As another example, think about being able to take a song and combine it with video of a local event to create a documentary that can be published online. If the music and video are suitably licensed, this is both possible and legal. It is made possible because people such as yourself take the time to create and share OER.

This OER Handbook is a good example:

  • All the images have been sourced or adapted from existing images whose license is compatible with the Handbook's license (CC-BY-SA);
  • Contributors from North America, Africa, Asia and the Pacific region have participated in its development.
  • We have produced the handbook in shorter time frames when compared to traditional publishing approaches, by saving time associated with copyright clearances.

This would not have been possible without free content images, and free software collaboration technologies.

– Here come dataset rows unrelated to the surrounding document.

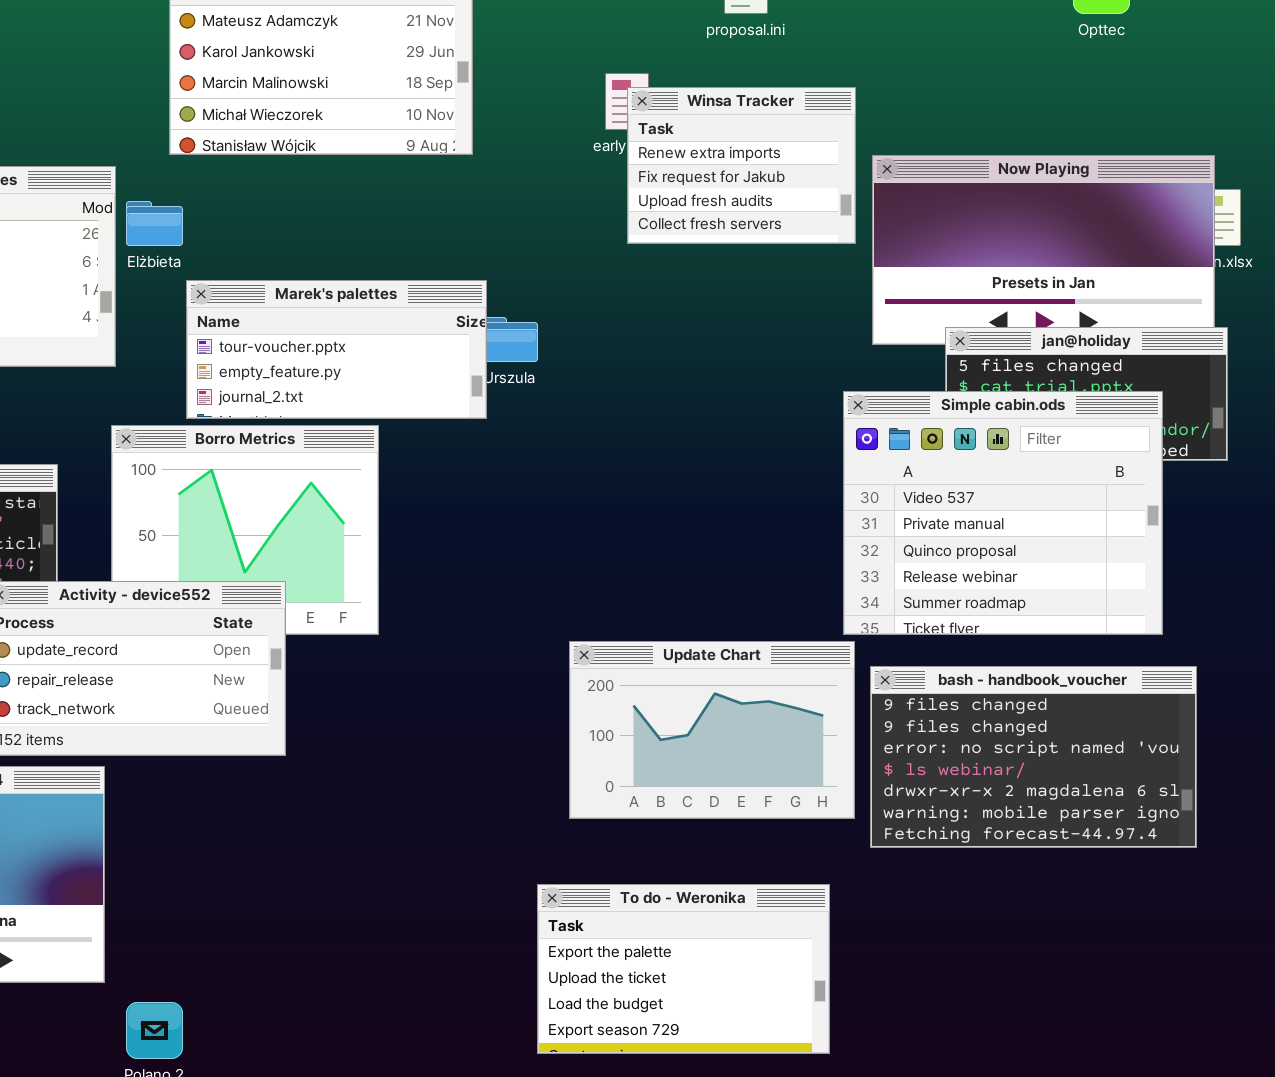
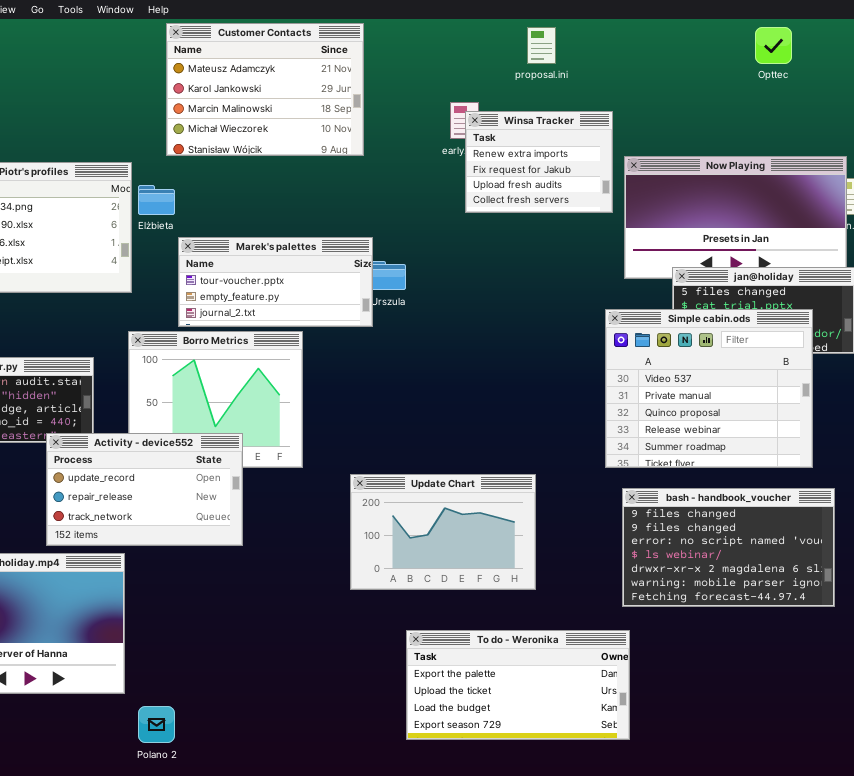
Update Chart: [569,641,855,819] -> [350,474,536,590], moved
To do - Weronika: [537,884,830,1054] -> [406,630,630,740], resized

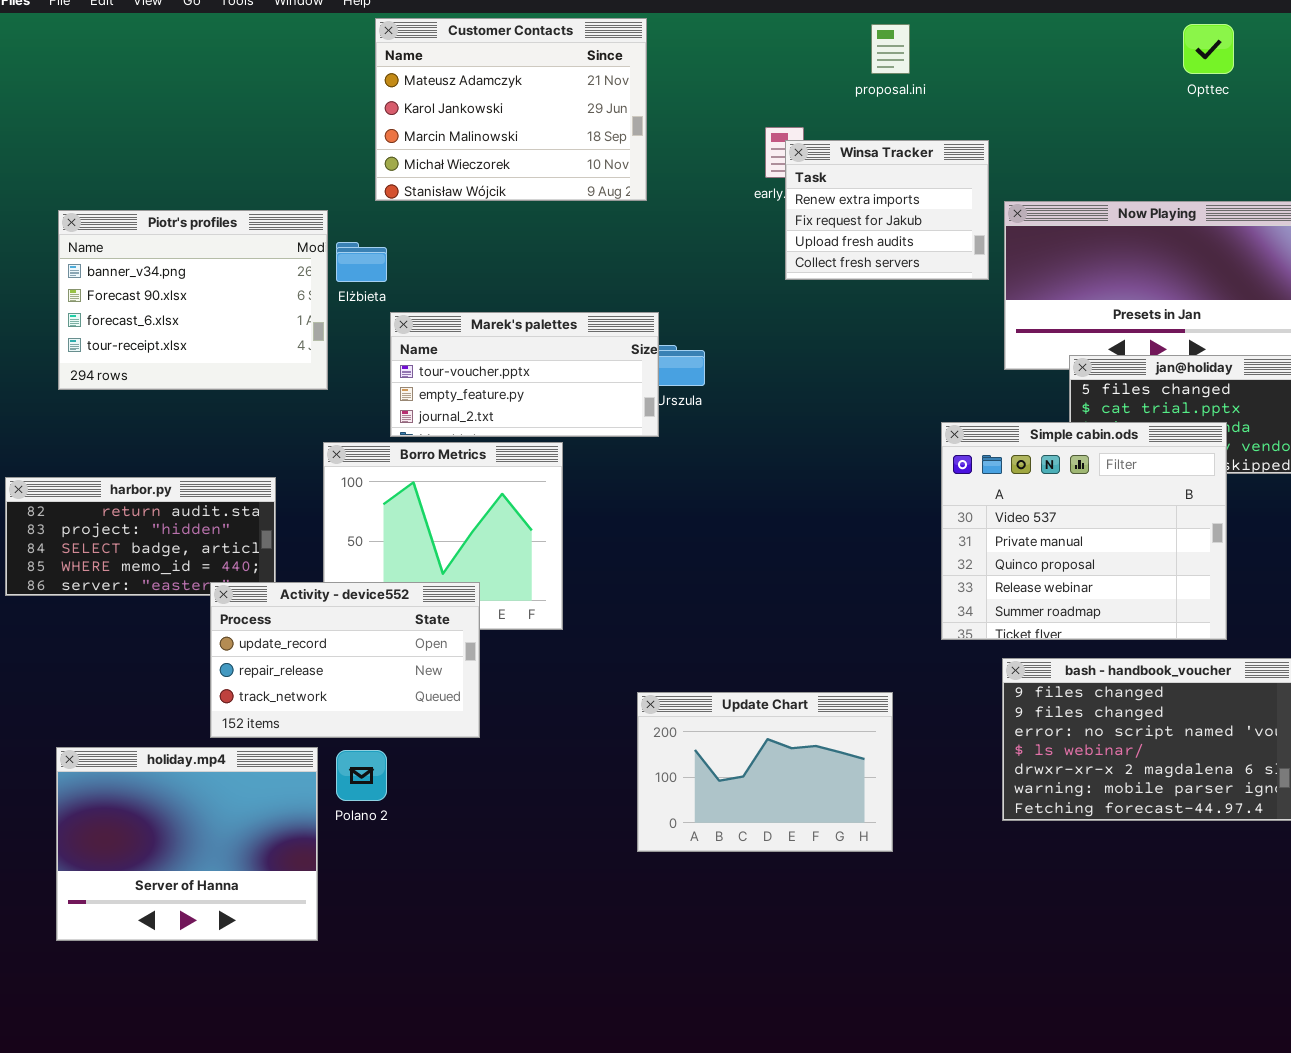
Simple cabin.ods: [605,309,813,468] -> [941,422,1227,640], moved
Update Chart: [350,474,536,590] -> [637,692,893,852], moved
To do - Weronika: [406,630,630,740] -> none, closed
Polano 2: [138,706,175,743] -> [336,750,387,801], moved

The advantages of OER extend beyond remixing existing content. OER saves time, since educators do not need to generate resources from scratch. Some OER, especially OpenCourseWare, can compensate for teacher shortages, provided learners are sufficiently self-directed and have enough prior knowledge about the subject. OER is also beneficial to learners, as it can give learners opportunity to customize their learning experiences. Finally, some OER can widen access to the work of leading institutions and world renowned teachers. For example, MIT opencourseware offers syllabi from one of the world's top technical institutions and arXiv.org[2] offers access to scientific papers, often straight from the research lab.


Image courtesy of Leigh Blackall
A frame from a comic strip satire about protectionist educational development


  1. The Licensing section of the handbook provides more detail on how this is achieved.